Year 704 (DCCIV) was a leap year starting on Tuesday (link will display the full calendar) of the Julian calendar. The denomination 704 for this year has been used since the early medieval period, when the Anno Domini calendar era became the prevalent method in Europe for naming years.

Events 
 
 By place 

 Byzantine Empire 

 After spending nearly a decade with the Khazars (a Turkic tribe which controls a Steppe empire), the deposed emperor Justinian II flees from his exile at Cherson (Crimea). He escapes with help from Busir, ruler (khagan) of the Khazars, who marries him to his sister Theodora. 
 Autumn – Emperor Tiberios III tries to bribe Busir and dispatches two Khazar officials, Papatzys and Balgitzin, to kill Justinian. Warned by his wife, he flees to the Bulgar Khanate, securing the assistance of the Bulgarian ruler Tervel, in exchange for financial considerations.
 Arab–Byzantine War: A Byzantine expeditionary force under Heraclius (brother of Tiberios III) is defeated and destroyed by an Umayyad army (10,000 men) at Sisium (modern Turkey), killing most and leading the rest off in chains to Damascus.

 Britain 
 King Æthelred I abdicates the throne after a 30-year reign and becomes an abbot at Bardney (Lincolnshire). He is succeeded by his nephew Cenred (Coenred), a son of the late king Wulfhere, who becomes ruler of Mercia.

##########

▶ STATED TASK 1: From the listing, reproduce without changes every line starting at the one that contains "From the image's perspective, who" and ending at the one that contains "From the image's view, white".
The text on the year 704 and the listing that follows it have no connection to each other.

##########

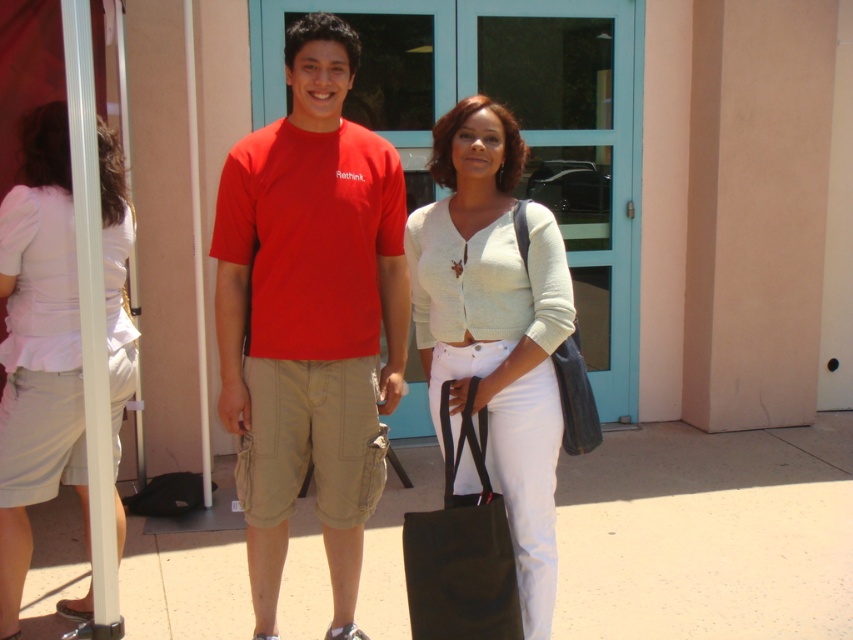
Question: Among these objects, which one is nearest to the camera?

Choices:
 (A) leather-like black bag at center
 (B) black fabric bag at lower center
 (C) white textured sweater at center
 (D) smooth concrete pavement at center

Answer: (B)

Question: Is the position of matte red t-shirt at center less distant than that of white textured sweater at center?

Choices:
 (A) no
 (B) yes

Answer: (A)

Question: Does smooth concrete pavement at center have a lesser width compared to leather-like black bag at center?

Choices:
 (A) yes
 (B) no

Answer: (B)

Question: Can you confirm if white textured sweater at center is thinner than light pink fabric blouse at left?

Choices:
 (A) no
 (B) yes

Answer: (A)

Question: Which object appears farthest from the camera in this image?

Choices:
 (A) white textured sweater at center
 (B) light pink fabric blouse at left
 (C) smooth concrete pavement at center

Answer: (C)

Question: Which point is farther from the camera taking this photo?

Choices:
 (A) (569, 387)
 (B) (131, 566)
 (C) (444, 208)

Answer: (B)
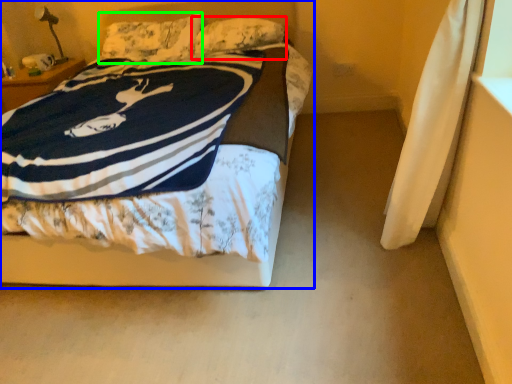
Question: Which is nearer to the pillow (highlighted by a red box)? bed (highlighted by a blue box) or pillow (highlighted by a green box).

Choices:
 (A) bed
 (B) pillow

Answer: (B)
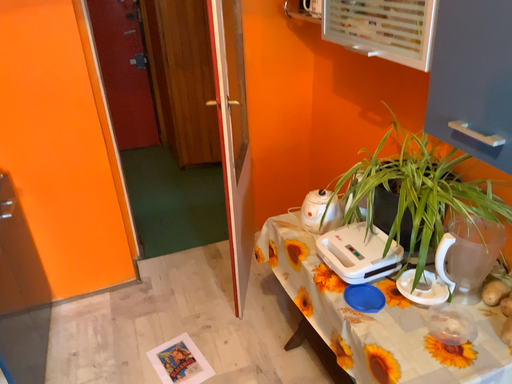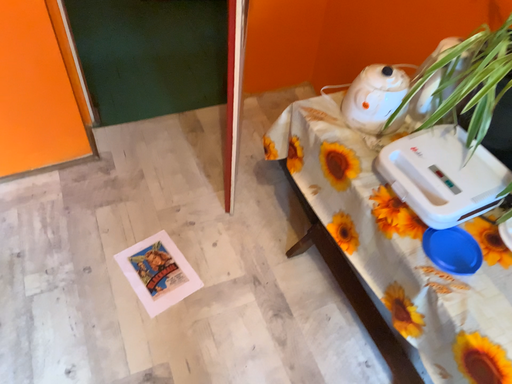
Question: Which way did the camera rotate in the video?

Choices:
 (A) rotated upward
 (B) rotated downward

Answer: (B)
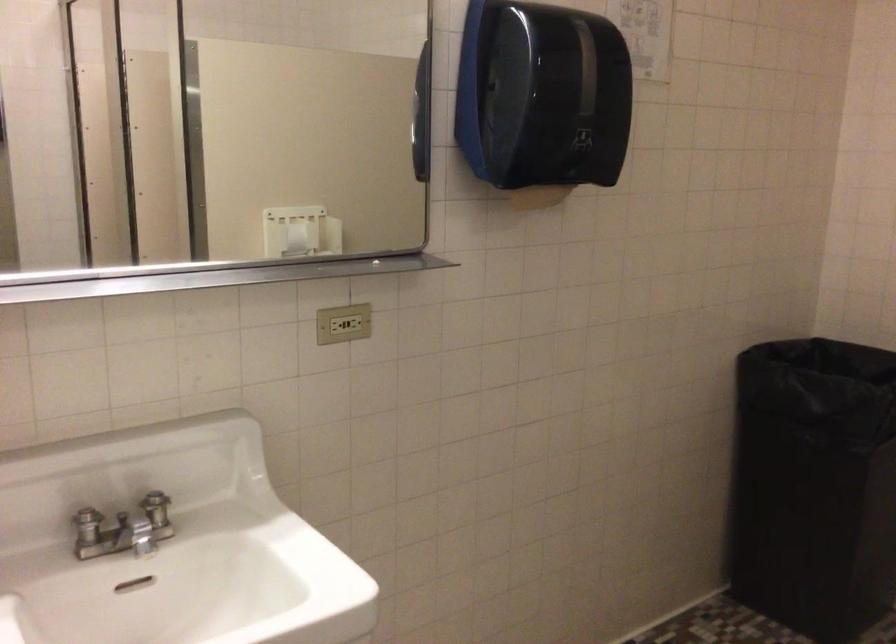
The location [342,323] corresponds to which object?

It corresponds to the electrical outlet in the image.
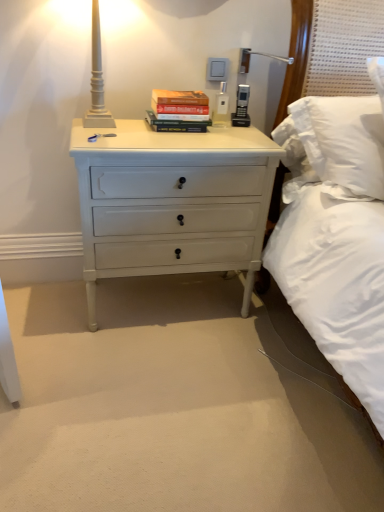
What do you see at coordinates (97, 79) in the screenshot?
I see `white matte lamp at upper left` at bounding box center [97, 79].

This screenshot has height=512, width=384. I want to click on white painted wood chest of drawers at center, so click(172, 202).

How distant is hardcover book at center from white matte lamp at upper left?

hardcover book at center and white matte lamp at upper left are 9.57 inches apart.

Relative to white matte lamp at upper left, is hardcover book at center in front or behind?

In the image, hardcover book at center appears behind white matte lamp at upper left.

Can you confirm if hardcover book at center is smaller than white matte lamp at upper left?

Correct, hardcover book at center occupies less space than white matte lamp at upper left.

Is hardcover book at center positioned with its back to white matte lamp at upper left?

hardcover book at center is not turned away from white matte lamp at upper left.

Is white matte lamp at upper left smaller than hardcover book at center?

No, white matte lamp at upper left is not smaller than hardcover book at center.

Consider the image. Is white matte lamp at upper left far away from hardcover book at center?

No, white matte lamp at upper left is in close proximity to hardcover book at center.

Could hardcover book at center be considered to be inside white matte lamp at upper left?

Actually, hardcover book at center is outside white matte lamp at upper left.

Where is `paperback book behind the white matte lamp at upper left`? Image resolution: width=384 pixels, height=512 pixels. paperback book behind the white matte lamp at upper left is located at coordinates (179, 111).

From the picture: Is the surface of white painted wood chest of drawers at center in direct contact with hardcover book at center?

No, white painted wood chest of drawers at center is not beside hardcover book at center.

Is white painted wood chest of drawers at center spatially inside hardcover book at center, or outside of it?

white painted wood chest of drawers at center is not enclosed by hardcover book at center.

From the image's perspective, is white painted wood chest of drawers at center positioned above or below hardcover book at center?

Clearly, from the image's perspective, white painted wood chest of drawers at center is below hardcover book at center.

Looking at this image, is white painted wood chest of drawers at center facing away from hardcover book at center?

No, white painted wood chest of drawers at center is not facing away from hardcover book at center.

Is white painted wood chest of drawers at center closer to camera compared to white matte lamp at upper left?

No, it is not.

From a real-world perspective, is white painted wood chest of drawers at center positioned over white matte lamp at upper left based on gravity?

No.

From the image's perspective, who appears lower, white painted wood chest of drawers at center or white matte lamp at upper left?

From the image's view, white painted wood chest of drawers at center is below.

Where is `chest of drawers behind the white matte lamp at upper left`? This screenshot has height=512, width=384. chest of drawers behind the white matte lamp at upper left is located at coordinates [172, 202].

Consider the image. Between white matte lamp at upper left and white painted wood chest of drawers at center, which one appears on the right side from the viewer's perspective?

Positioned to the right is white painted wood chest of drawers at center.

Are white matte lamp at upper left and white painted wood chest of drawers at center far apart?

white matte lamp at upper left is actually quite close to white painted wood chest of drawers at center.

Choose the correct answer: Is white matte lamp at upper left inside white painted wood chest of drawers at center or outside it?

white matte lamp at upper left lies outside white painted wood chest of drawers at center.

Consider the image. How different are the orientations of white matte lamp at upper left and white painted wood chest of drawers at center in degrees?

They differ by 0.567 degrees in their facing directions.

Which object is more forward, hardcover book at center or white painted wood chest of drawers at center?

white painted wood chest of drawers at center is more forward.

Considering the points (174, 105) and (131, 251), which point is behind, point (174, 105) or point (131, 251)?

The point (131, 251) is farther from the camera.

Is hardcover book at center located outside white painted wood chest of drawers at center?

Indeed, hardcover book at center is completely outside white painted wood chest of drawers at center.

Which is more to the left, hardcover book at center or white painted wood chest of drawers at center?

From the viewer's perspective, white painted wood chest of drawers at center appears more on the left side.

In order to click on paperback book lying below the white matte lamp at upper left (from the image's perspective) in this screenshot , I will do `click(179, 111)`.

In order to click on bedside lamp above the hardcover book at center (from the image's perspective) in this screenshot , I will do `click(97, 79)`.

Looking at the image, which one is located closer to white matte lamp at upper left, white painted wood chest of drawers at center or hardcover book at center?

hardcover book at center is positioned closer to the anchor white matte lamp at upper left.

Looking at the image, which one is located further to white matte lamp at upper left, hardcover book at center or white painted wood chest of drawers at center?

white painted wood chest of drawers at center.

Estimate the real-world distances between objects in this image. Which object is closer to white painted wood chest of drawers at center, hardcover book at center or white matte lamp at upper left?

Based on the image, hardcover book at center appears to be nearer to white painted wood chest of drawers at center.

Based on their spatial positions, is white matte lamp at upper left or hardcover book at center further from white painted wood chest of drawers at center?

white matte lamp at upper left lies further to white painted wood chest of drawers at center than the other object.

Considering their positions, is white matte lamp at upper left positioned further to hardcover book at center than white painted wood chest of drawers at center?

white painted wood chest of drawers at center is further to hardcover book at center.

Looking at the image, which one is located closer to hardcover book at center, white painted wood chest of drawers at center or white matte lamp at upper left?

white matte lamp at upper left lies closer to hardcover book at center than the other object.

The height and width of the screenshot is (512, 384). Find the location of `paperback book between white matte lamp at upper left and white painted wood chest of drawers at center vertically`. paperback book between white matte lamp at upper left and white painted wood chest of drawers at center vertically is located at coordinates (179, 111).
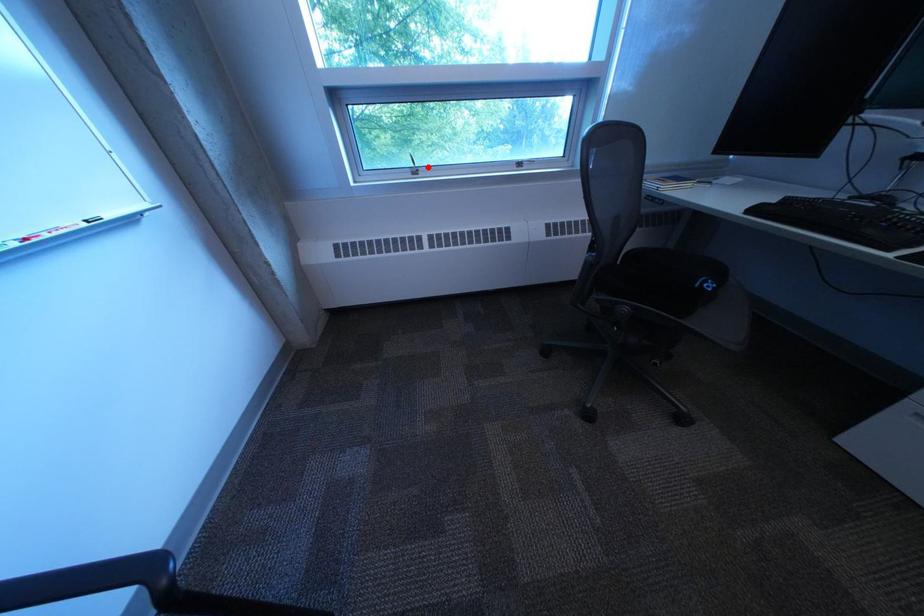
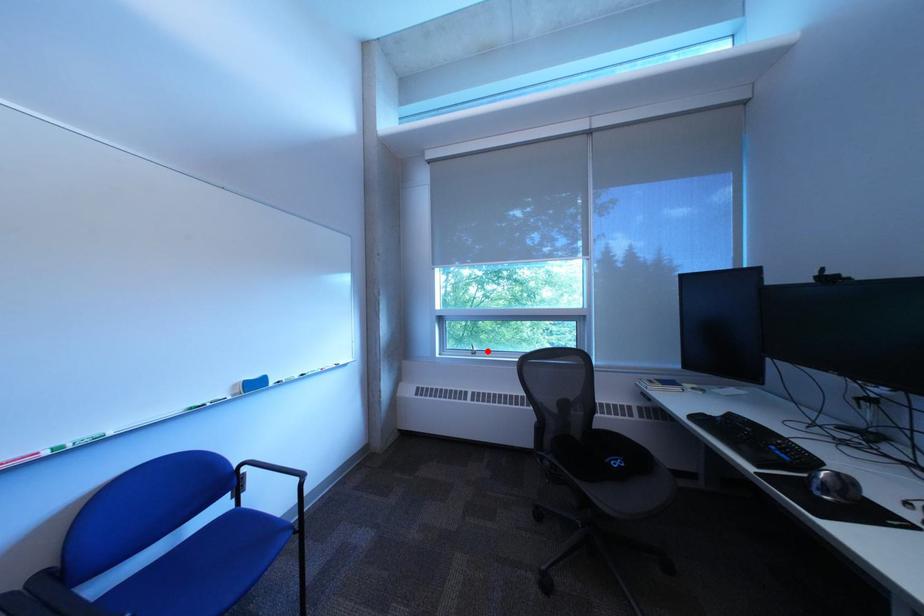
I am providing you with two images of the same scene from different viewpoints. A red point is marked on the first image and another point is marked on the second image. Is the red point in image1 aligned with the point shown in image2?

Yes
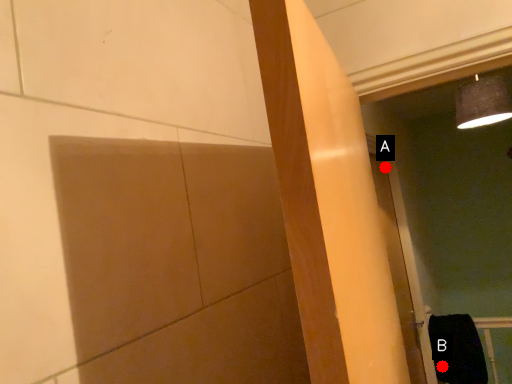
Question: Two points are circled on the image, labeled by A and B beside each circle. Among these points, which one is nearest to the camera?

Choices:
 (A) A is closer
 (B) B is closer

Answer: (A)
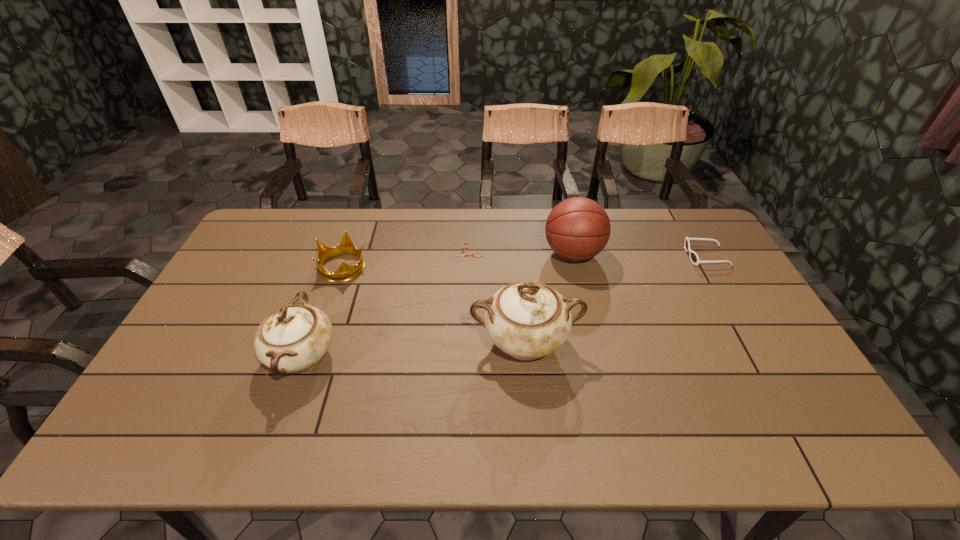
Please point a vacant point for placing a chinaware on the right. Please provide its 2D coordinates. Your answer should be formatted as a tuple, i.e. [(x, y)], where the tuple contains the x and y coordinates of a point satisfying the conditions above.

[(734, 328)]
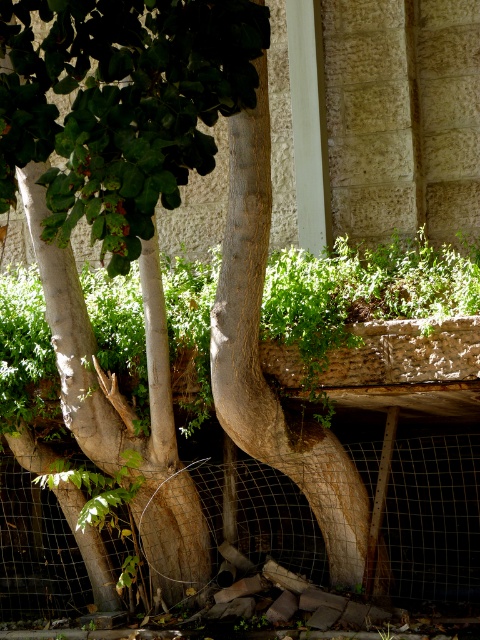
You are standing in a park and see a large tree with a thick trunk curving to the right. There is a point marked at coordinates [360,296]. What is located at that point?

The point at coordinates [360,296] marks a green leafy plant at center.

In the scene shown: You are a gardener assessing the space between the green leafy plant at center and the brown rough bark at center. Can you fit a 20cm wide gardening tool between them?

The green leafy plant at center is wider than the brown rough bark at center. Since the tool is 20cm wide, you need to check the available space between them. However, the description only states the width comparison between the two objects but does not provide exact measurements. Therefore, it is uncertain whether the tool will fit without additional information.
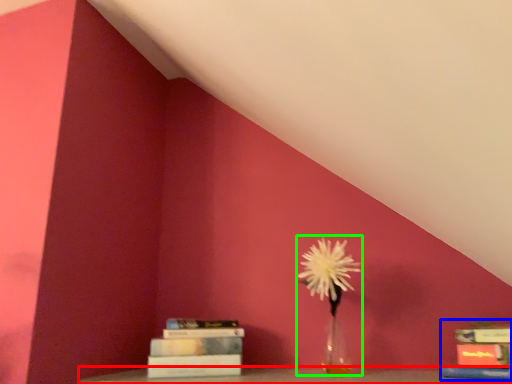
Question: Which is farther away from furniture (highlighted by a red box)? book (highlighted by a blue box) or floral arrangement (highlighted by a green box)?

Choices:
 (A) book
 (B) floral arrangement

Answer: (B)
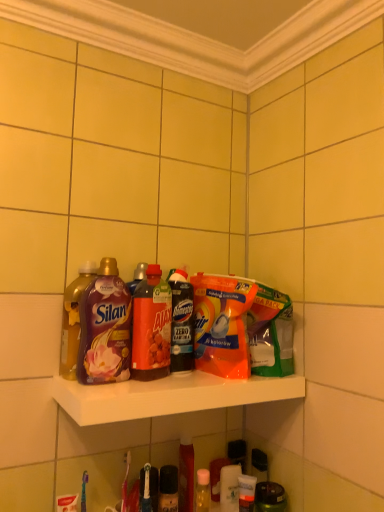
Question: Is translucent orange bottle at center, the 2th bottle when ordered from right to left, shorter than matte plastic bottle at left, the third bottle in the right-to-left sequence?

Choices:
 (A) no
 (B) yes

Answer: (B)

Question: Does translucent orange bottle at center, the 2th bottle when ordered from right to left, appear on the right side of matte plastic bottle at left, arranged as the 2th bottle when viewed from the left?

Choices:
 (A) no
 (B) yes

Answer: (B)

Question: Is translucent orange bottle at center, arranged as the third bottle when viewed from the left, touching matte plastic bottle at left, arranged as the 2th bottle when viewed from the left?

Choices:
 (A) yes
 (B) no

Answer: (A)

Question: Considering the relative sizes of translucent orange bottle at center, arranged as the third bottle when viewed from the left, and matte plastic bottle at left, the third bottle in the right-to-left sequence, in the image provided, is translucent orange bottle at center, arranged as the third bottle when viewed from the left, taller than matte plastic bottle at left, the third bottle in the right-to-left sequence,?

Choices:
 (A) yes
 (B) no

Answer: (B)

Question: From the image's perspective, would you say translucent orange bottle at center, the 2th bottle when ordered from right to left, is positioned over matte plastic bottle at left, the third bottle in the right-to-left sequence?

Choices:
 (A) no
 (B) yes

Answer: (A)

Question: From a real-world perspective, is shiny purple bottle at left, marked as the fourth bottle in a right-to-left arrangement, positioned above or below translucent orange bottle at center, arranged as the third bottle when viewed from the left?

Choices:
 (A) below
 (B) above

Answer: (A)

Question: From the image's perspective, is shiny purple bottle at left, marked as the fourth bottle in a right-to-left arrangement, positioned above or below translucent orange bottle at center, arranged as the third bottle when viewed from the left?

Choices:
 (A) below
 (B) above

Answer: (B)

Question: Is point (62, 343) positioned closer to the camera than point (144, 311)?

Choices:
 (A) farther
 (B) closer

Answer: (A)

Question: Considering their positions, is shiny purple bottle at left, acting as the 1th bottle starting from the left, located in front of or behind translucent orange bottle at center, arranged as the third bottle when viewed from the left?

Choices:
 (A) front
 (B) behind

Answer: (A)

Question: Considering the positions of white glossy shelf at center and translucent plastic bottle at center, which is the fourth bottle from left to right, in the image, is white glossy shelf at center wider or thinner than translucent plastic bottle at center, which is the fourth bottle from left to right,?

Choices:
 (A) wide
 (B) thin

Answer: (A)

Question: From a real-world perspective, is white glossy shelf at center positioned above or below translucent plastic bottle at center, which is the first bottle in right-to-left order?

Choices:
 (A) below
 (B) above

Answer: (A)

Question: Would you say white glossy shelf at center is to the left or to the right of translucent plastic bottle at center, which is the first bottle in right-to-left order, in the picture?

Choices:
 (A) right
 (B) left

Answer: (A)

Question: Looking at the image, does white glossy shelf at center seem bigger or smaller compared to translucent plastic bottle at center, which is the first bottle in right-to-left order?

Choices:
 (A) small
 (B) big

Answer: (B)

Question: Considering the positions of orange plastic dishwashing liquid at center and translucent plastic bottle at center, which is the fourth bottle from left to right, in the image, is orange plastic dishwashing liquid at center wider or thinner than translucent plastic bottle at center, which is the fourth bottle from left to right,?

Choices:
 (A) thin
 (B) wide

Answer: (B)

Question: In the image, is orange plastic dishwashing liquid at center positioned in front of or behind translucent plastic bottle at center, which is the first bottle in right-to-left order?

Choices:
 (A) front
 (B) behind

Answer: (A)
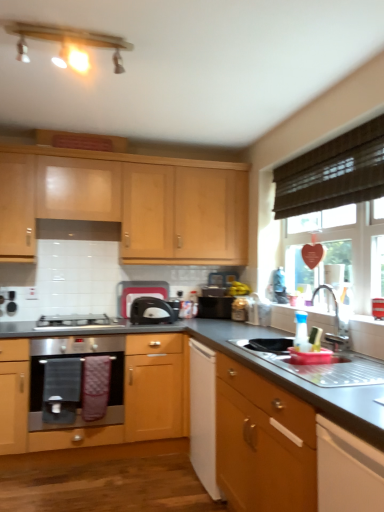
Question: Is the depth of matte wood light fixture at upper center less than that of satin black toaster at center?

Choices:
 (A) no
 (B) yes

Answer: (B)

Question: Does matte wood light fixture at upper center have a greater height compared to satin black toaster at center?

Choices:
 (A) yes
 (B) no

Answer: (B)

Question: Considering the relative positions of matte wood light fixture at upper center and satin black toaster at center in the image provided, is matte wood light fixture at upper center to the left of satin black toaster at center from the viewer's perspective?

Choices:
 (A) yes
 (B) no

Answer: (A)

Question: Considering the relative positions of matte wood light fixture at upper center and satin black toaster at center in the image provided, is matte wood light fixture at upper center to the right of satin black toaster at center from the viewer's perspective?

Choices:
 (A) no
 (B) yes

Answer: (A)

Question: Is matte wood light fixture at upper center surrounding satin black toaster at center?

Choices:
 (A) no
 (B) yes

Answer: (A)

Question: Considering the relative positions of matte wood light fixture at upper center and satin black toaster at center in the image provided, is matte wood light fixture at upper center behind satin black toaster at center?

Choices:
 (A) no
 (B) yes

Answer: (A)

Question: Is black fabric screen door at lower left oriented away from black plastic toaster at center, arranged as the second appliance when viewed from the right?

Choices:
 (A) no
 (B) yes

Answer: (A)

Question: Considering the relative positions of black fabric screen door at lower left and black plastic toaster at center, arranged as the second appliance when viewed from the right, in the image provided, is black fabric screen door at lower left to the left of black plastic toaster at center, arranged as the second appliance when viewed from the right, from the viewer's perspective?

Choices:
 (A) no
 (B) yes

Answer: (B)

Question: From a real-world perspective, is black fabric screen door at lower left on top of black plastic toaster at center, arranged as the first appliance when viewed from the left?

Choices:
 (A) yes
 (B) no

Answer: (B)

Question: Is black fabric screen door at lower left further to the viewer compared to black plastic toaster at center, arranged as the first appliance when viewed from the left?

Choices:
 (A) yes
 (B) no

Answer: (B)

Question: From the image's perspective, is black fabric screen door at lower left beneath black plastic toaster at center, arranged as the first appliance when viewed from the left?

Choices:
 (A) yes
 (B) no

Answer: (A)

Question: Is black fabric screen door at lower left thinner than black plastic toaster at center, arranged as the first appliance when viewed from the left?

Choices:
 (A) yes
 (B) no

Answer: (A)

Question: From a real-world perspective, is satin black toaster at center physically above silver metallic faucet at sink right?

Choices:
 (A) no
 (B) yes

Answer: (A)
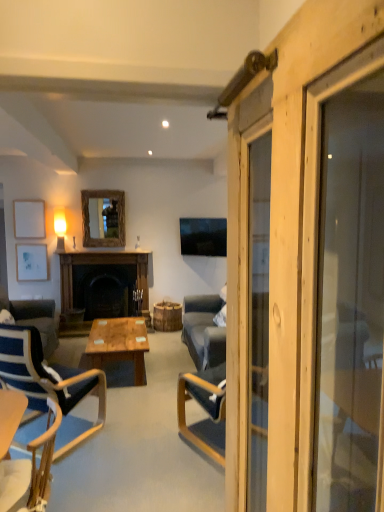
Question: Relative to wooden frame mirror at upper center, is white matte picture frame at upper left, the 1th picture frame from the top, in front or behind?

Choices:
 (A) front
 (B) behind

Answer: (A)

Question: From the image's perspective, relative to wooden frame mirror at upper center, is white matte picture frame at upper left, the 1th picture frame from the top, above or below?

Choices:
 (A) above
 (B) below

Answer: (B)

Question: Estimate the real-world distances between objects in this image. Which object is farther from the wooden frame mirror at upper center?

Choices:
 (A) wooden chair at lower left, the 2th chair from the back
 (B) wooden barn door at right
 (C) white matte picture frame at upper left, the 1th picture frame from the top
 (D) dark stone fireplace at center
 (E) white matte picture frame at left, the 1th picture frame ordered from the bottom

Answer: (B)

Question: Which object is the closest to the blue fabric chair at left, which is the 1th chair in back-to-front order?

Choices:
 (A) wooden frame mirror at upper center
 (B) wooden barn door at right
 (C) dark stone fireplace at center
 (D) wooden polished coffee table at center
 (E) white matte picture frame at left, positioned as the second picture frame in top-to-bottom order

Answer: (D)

##########

▶ STATED TASK 2: According to the text on the year 704, where did King Æthelred I become an abbot after abdicating?

▶ EXERCISE OUTPUT 1:
From the image's perspective, who appears lower, white painted wood chest of drawers at center or white matte lamp at upper left?

From the image's view, white painted wood chest of drawers at center is below.

▶ EXERCISE OUTPUT 2: At Bardney (Lincolnshire).